Visitors to the installation in Philadelphia are invited to use the disconnected rotary phone to “call” their lost loved ones. This intimate shelter offers a way to keep the thread of connection and conversation with those that are unreachable.
It is a space for reflection and remembrance, for listening and laughter, for stories and silence, for tears and tenderness, for comfort and catharsis.
Our community is grieving.
Whether because of deaths due to the COVID-19 pandemic, gun violence, or the opioid crisis, or absences due to incarceration, illness, or disability, our collective grief needs a place to be witnessed.

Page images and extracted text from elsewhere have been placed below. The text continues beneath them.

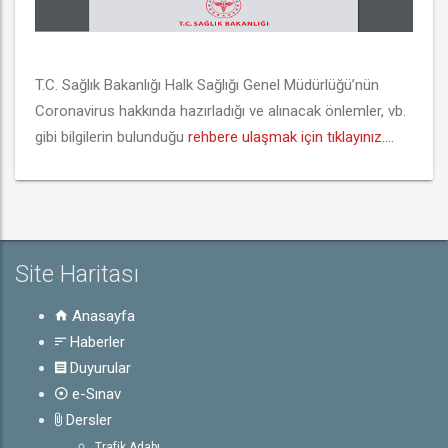
T.C. Sağlık Bakanlığı Halk Sağlığı Genel Müdürlüğü’nün 
Coronavirus hakkında hazırladığı ve alınacak önlemler, vb. 
gibi bilgilerin bulunduğu 
rehbere ulaşmak için tıklayınız….
Site Haritası
Anasayfa
Haberler
Duyurular
e-Sınav
Dersler
Trafik Adabı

We offer The Thread, and the tangible use of the phone, to provide a container for connection to and expression of grief.
The Inspiration
Our project is inspired by the Wind Phone, created by Itaru Sasaki in Iwate Prefecture, Japan, in 2010. After his cousin’s death, Sasaki set up an old telephone booth in his garden to continue to feel connected to his cousin, "Because my thoughts couldn't be relayed over a regular phone line, I wanted them to be carried on the wind."
The 2011 Tōhoku tsunami resulted in the deaths of over 15,000 people in the Tōhoku region. Sasaki subsequently opened the wind phone to the public to allow visitors to call their friends and family who had died in the disaster. It has since been visited by over 30,000 people.